__What the exercise asks__:
Starting at the top line, return each entry word for word.
※ ※ ※
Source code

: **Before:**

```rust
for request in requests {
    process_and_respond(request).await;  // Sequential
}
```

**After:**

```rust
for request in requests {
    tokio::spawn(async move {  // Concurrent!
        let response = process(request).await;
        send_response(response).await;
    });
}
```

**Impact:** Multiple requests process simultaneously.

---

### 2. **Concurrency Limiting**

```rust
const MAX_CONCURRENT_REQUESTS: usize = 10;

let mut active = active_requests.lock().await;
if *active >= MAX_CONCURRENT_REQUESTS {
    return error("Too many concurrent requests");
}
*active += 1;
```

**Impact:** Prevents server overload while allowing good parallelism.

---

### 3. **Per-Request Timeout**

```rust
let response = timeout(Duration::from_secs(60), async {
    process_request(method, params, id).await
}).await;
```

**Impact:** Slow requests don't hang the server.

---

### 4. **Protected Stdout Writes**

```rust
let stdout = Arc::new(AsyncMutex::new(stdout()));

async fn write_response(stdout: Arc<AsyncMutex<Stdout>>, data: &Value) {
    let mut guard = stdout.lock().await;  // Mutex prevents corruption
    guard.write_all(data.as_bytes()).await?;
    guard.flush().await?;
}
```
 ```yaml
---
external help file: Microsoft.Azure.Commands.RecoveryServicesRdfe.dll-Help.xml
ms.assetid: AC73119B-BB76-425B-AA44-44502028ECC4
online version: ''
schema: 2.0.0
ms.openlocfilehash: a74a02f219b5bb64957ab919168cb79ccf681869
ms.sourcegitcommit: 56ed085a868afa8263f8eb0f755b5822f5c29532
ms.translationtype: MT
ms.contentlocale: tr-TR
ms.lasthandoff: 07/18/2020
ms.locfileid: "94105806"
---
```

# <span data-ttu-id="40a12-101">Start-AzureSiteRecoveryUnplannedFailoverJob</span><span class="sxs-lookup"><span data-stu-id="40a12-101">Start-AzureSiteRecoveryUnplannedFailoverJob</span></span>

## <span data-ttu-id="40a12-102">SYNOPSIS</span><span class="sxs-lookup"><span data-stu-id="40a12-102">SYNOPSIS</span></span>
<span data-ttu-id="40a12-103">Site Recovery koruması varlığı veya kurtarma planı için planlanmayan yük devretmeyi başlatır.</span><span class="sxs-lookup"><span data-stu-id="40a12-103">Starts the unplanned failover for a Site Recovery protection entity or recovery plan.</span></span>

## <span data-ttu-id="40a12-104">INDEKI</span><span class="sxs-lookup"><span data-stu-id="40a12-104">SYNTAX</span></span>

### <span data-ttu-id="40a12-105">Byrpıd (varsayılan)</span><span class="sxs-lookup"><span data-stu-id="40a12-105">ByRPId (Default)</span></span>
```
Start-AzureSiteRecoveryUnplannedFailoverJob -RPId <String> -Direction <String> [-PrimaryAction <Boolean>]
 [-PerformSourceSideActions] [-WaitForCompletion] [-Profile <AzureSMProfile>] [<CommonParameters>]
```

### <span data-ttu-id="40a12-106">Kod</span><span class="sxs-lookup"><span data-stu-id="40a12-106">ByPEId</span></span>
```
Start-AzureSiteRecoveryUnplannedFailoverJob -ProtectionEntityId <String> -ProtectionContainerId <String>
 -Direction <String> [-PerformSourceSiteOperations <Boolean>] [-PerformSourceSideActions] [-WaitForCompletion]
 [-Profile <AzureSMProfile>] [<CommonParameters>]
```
※ ※ ※
__Your solution__:
Source code

: **Before:**

```rust
for request in requests {
    process_and_respond(request).await;  // Sequential
}
```

**After:**

```rust
for request in requests {
    tokio::spawn(async move {  // Concurrent!
        let response = process(request).await;
        send_response(response).await;
    });
}
```

**Impact:** Multiple requests process simultaneously.

---

### 2. **Concurrency Limiting**

```rust
const MAX_CONCURRENT_REQUESTS: usize = 10;

let mut active = active_requests.lock().await;
if *active >= MAX_CONCURRENT_REQUESTS {
    return error("Too many concurrent requests");
}
*active += 1;
```

**Impact:** Prevents server overload while allowing good parallelism.

---

### 3. **Per-Request Timeout**

```rust
let response = timeout(Duration::from_secs(60), async {
    process_request(method, params, id).await
}).await;
```

**Impact:** Slow requests don't hang the server.

---

### 4. **Protected Stdout Writes**

```rust
let stdout = Arc::new(AsyncMutex::new(stdout()));

async fn write_response(stdout: Arc<AsyncMutex<Stdout>>, data: &Value) {
    let mut guard = stdout.lock().await;  // Mutex prevents corruption
    guard.write_all(data.as_bytes()).await?;
    guard.flush().await?;
}
```
 ```yaml
---
external help file: Microsoft.Azure.Commands.RecoveryServicesRdfe.dll-Help.xml
ms.assetid: AC73119B-BB76-425B-AA44-44502028ECC4
online version: ''
schema: 2.0.0
ms.openlocfilehash: a74a02f219b5bb64957ab919168cb79ccf681869
ms.sourcegitcommit: 56ed085a868afa8263f8eb0f755b5822f5c29532
ms.translationtype: MT
ms.contentlocale: tr-TR
ms.lasthandoff: 07/18/2020
ms.locfileid: "94105806"
---
```

# <span data-ttu-id="40a12-101">Start-AzureSiteRecoveryUnplannedFailoverJob</span><span class="sxs-lookup"><span data-stu-id="40a12-101">Start-AzureSiteRecoveryUnplannedFailoverJob</span></span>

## <span data-ttu-id="40a12-102">SYNOPSIS</span><span class="sxs-lookup"><span data-stu-id="40a12-102">SYNOPSIS</span></span>
<span data-ttu-id="40a12-103">Site Recovery koruması varlığı veya kurtarma planı için planlanmayan yük devretmeyi başlatır.</span><span class="sxs-lookup"><span data-stu-id="40a12-103">Starts the unplanned failover for a Site Recovery protection entity or recovery plan.</span></span>

## <span data-ttu-id="40a12-104">INDEKI</span><span class="sxs-lookup"><span data-stu-id="40a12-104">SYNTAX</span></span>

### <span data-ttu-id="40a12-105">Byrpıd (varsayılan)</span><span class="sxs-lookup"><span data-stu-id="40a12-105">ByRPId (Default)</span></span>
```
Start-AzureSiteRecoveryUnplannedFailoverJob -RPId <String> -Direction <String> [-PrimaryAction <Boolean>]
 [-PerformSourceSideActions] [-WaitForCompletion] [-Profile <AzureSMProfile>] [<CommonParameters>]
```

### <span data-ttu-id="40a12-106">Kod</span><span class="sxs-lookup"><span data-stu-id="40a12-106">ByPEId</span></span>
```
Start-AzureSiteRecoveryUnplannedFailoverJob -ProtectionEntityId <String> -ProtectionContainerId <String>
 -Direction <String> [-PerformSourceSiteOperations <Boolean>] [-PerformSourceSideActions] [-WaitForCompletion]
 [-Profile <AzureSMProfile>] [<CommonParameters>]
```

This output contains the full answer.